It is quite clear that palivizumab reduces the incidence of RSV disease, and probably also the severity, among those who still get it nevertheless. It is just as clear that it is extremely expensive.
If RSV is likely to make you very sick and end up in hospital then there is a definite cost saving from administration, other benefits are much harder to cost. This is probably the first time I have written about health care costs in this blog, but it was stimulated by a new publication ‘Yoshihara S, Kusuda S, Mochizuki H, Okada K, Nishima S, Simões EAF: Effect of palivizumab prophylaxis on subsequent recurrent wheezing in preterm infants. Pediatrics 2013, 132(5):811-818′ This was a prospective observational study funded by Abbott, which followed 349 late preterm infants who received three doses of palivizumab and 95 who received none. Recurrent wheezing occurred much more frequently in the untreated than in those who received the prophylaxis. Although this appears effective, and the study design is a reasonable second best compared to an RCT, the cost implications are enormous.

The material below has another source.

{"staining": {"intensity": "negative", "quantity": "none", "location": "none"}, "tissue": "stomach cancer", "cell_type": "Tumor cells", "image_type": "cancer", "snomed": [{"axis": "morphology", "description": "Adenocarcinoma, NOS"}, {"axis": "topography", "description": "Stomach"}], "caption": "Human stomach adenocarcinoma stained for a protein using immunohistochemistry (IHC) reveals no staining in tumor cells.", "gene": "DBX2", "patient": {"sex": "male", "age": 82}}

Earlier this year a proper masked RCT was published in the PNEJM (Blanken MO, Rovers MM, Molenaar JM, Winkler-Seinstra PL, Meijer A, Kimpen JL, Bont L, Dutch RSVNN: Respiratory syncytial virus and recurrent wheeze in healthy preterm infants. The Prestigious New England journal of medicine 2013, 368(19):1791-1799). That study (also funded by Abbott) also showed a significant reduction in the onset of recurrent wheezing, of a slightly smaller magnitude (11% vs 21%). The diagnosis of recurrent wheezing is not necessarily the best way to determine the benefit of the RSV prophylaxis: in the first year of life the controls wheezed for 4.5% of the days of the year, the treated babies for 1.8%. That is a 61% relative reduction, but a modest actual benefit.

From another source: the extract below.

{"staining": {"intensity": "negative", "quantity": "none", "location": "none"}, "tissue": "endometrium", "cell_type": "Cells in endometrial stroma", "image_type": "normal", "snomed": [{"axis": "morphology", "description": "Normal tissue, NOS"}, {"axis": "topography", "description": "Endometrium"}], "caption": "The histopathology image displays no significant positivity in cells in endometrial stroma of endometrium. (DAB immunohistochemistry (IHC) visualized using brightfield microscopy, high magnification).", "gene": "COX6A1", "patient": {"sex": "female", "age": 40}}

An editorial in Pediatrics accompanying the new article is worth a read (Meissner HC, Kimberlin DW: RSV immunoprophylaxis: Does the benefit justify the cost? Pediatrics 2013, 132(5):915-918). For anyone who does not have full text access, I summarize: palivizumab is horrendously expensive, it is not at all clear that the benefits are worth it.
A number of cost-effectiveness analyses have been published regarding palivizumab prophylaxis with dramatically different conclusions. Cost-analyses sponsored by the manufacturer generally show cost neutrality or even cost saving. Among independently conducted cost analyses, the cost of prophylaxis with palivizumab is generally found to far exceed the economic benefit of hospital avoidance, even among infants at highest risk.
The authors of this commentary note the following among high risk groups, in whom for every 19 affected children there is one fewer hospital admission:
The acquisition cost of palivizumab is $202 635 to save $8530 in hospitalization cost.
In many jurisdictions there are ‘rebates’ which can be given in many different ways. I personally am very concerned about the way this works in Quebec. We pay an enormous amount for this medication, making huge profits for the manufacturer, in order to ensure that all the eligible infants receive their palivizumab the company then gives a subsidy to the hospital to support the salary of an ‘RSV nurse’ whose job is to ensure that no-one is missed. This is touted as being a public benefit, a ‘good deed’ on behalf of the manufacturer (I wouldn’t be surprised if it is tax-deductible). So, even in our public health care system, the manufacturers are themselves ensuring that they have the maximum uptake.
Currently in Québec there are guidelines in place, which assign risk scores to late preterm infants to decide which ones are eligible for palivizumab. The risk scores are a way of determining which infants are at highest risk of developing RSV and being hospitalized for it, but I am not at all sure that they discriminate according to whether there is a cost-benefit or not. In these days of cuts in our health care budget, this should be re-scrutinized.
On the other hand these new studies support the long held idea that RSV causes long lasting pulmonary dysfunction, and finding better, cheaper, ways to prevent it would be a good thing.